I see quotas in contexts like these as the imposition of the will of one (usually very small) part of the community on another part. This attempts to make things fair by being unfair – in the 80s we called it “positive discrimination” it wasn’t very positive but it was definitely still discrimination. The situations for which it is being suggested, involve a desired or desirable state which for some reason seems unlikely to come about either organically or else quickly enough. The introduction of a quota says we cannot trust people to do the right thing (ie what we want them to do), so we will force them to. Yeuck! Isn’t this the same patronising paternalism we’re trying to be rid of? In my experience, introducing this kind of bias leads on the one hand to a feeling of disempowerment in those who are supposed to be given an advantage, a fear that the benefit given so arbitrarily could just as easily be taken away and on the other hand to resentment among those who were formerly in a majority, leading to a more entrenched determination that no further ground be given. Much better, in my view, to extract myself from what other people should do and simply for me to be vocal in my rejection of discrimination in any form and to demonstrate that in all my actions.

Quotas work in a hierarchy.
Quota-thinking is hierarchy thinking. Aren’t we moving to a world where the dominant form of organisation is a flatter network? My presentation at Web2.0 tried to show that in a networked world, of itself, the network is gender-agnostic although in practice a networked system tends to favour women who play to their strengths of building rich relationships. How do you impose a quota in a network? Especially one that is almost completely free to join? I can see that in a hierarchical model, there are gatekeepers to the centres of power and authority and that if these are biased that leads to a bias throughout the system. So have a quota for unbiased gatekeepers and you ‘solve’ the problem (unintended consequences aside). But as hyperlinks continue to subvert hierarchy, as we come to see that the shadow-side network is as important as any bureacracy and that unintended consequence can not be brushed aside, why cling on to tools that no longer work?

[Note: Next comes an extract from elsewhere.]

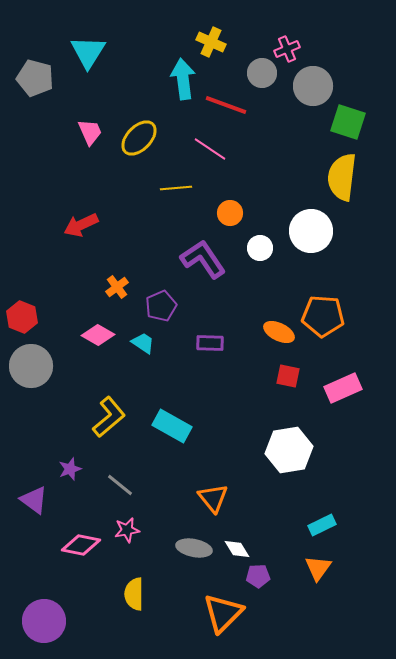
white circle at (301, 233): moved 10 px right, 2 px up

In the case of the “network of networks” the suggestion that we should ensure that each network is adequately represented at the table displays a complete misunderstanding of the nature of these networks. They have no clear boundaries, very low barriers to membership and very flat structures (if they have any at all) Most of all, they are not mutually exclusive. How do you decide who’s representing what and how? Let’s take the Tuttle Club as an example (just because I know it well) Say we had 30 places at Amplified08. How would we decide who’s going or not? Well, perhaps we’d have to say, those people who aren’t members of other networks need to be prioritised because they have no other chances to get in. But are these really the people we want to be representing us? The one’s who are otherwise unconnected? So let’s go for those who have the most memberships. Ooops – memberships? What does that mean? Or how about the 30 who’ve attended the most number of friday morning meetups. Gosh darnit Lloyd, what do you mean, you don’t keep neat and orderly records of who’s attended?!? And do all of these groups have common ideas of what it means to be a member? Attendance at one meeting, 20% of meetings, contribution to online activity gaaah it’s so silly! Why get into this ridiculous conversation? There’s a solution that already works for each of the networks individually – first come, first served – I don’t get why this can’t work for the bigger group too.

Clearly I’m a muddle-headed white, straight, middle-class, university-educated man who’s never had to deal with discrimination in any form and therefore doesn’t understand this stuff. What a good job I’ve got a blog and don’t have to depend on anyone else to decide whether my thoughts are worth publishing.